Helga Krüge (2003), “Berufliche Bildung. Der deutsche Sonderweg und die Geschlechterfrage”, Berliner Journal für Soziologie, Volume 13, Issue 4, 497-510.

Sandra Laugier & Patricia Paperman (dir.) (2005), Le souci des autres. Éthique et politique du care, Paris, éd. de l’EHESS, 352.

Jean-Noël Luc (1997), L’invention du jeune enfant au XIXème siècle. De la salle d’asile à l’école maternelle, Paris, Belin.

Catherine Marry (1993), « Peut-on parler autrement du modèle allemand et du modèle français de formation? », Formation-Emploi, n°44, octobre-décembre, 23-28.

George Marcuse (1998), “Ethnography in/of the World System : the emergence of Mutli-sited Ethography”, Ethnography Through Thick and Thin, Princeton University Press.

Marc Maurice, François Sellier, Jean-Jacques Silvestre (1982), Politiques d’éducation et organisation industrielle. Une comparaison France-Allemagne, Paris, PUF.

Gilles Moreau (2003), Le monde apprenti, Paris, La Dispute.
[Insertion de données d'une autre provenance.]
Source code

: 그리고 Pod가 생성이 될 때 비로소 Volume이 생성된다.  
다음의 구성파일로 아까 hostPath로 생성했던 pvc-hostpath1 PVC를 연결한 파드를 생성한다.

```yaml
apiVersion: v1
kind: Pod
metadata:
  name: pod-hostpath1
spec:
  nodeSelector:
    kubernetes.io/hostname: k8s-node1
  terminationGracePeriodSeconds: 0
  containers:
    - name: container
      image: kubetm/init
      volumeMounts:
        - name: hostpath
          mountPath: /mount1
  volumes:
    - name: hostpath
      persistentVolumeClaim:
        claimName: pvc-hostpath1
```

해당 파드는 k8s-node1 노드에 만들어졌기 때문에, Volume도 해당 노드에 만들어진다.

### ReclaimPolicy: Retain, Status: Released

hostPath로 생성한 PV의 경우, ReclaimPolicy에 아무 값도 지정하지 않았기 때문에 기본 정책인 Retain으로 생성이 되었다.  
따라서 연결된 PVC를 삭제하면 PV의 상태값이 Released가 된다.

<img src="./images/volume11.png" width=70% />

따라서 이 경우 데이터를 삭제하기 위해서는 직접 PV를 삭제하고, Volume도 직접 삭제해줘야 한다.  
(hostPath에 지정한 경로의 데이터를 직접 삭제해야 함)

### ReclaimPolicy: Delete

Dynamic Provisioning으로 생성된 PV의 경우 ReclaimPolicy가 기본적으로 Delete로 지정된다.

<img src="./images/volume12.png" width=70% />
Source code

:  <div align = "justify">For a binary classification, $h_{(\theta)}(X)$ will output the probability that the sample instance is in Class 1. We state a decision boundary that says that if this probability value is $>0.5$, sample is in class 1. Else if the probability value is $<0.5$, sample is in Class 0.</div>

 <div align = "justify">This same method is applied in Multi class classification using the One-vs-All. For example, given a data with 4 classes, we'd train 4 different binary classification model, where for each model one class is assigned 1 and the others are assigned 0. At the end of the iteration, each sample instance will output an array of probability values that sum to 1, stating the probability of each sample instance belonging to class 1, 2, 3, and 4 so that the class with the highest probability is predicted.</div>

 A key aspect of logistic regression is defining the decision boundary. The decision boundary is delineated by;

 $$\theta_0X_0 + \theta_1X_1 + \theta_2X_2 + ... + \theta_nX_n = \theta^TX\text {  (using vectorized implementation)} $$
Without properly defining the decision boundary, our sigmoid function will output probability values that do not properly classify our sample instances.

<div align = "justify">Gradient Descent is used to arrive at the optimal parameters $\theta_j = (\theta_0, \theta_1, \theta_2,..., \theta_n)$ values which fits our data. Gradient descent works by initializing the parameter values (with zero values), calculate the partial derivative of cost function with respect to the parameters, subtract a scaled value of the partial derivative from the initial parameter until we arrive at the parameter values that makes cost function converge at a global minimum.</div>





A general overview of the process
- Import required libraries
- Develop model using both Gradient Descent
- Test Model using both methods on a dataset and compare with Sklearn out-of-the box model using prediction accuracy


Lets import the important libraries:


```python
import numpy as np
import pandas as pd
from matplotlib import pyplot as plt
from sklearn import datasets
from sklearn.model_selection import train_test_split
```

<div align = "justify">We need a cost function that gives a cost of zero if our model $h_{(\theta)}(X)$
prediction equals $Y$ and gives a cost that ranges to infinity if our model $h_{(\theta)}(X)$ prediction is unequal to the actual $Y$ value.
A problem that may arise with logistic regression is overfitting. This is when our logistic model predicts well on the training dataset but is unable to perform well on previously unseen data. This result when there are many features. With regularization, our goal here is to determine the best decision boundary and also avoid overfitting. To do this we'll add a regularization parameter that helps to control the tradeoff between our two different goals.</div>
François Sellier et al. (1998), L'analyse sociétale revisitée, halshs-00087356.
Joan Tronto (1993), Moral Boundaries. A Political Argument for an Ethic of Care, New York : Routledge.
Florence Weber F. (2012), Handicaps et dépendance. Drames humains, enjeux politiques, Editions de la rue d’Ulm.

Résumé en Anglais

This research aims at examining, from the inside and outside, different methods of professional training in “care” work between 2010 and 2013. We focus on methods used in French regions and those retained by the Länder in Germany. Our methodology is essentially a multi-pronged approach of capacities, partly based, on the one hand, on the analysis of a bibliography of historical and macro-sociological aspects and, on the other, on 90 interviews conducted in two establishments and several administrations in two regions: the Paris region (Ile de France or IDF) and North Rhine – Westphalia (NRW). In effect, is it not true to say that the "societal effect" (Maurice, Sellier, Silvestre, 1982) only plays a limited role?